I went to UW Grad School, 1988-93 and still live in Madison. I happened to go out for a few drinks with friends last Friday and, just for the hell of it, we decided to go to State Street. OK, it's just one observation, but was it more "graphic, gritty and vulgar" than my grad school days? On the contrary - the thing that struck me was how stylish and relatively upscale the State Street scene has become. It's more Absolut and Grey Goose than Miller Lite. And the girls were absolutely dressed to kill (although most of the guys look like they put on whatever they happened to find on the floor). Of course, there was a fair share of overserved customers, but the crowds I saw were generally better behaved than what I remember 15 years ago. If there's a problem, then, it doesn't appear to be the State Street revelers, but rather that some of our local criminals have figured out that you can find a high supply of easy marks at bar time. This a problem that has a relatively easy solution - better policing.For what it's worth....

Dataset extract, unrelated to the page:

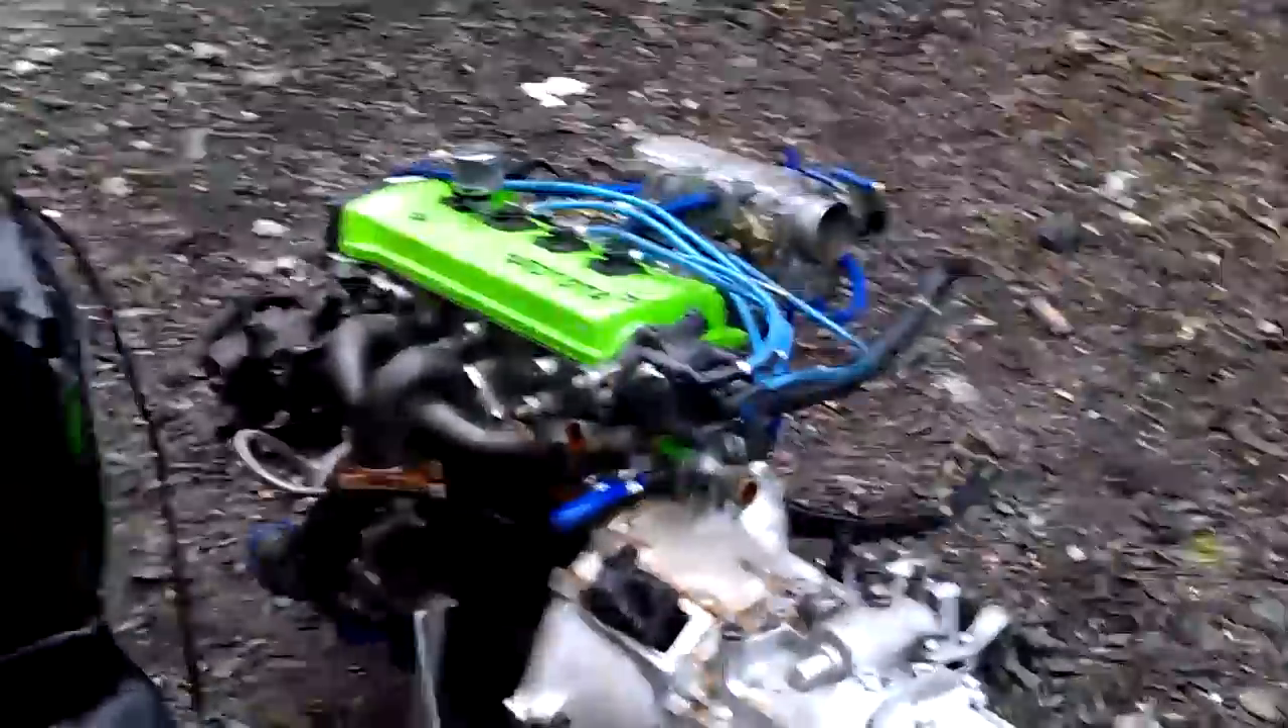Okay, I dragged the engine out.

I worked at a shop on the 500 block of State Street in the late 70's/early 80's. I can remember going to work early one cold Saturday morning, finding frozen street pizzas randomly splashed in technicolor along the sidewalk. It was easier to chip them away early before the sun warmed the sidewalks.Does anyone else remember who Art was?
The drinking age was 18 in my day. That meant that underage drinking was a high school event and the seniors were the suppliers. By the time college came around, the practice of puking on your shoes had waned and, while prevalent, was much less of a novelty. I kind of think that learning how to drink responsibly might be a good thing to learn at home, on the parents' watch, before tuition and time are thoroughly wasted.
Anthony, the reality is that it is absolutely possible to go out and get wasted every night and still do quite well in college.
Kudos to Miss Smith for sharing her experience and decision to get therapy. That took courage, and she should be commended for it.
And I think that Ruth Ann is right. My group's age was also 18...and I don't remember hearing much about drunken nights once college came around.
David Bernstein has more on legal drinking ages and the legal consequences thereof at The Volokh Conspiracy. There is considerable discussion in comments.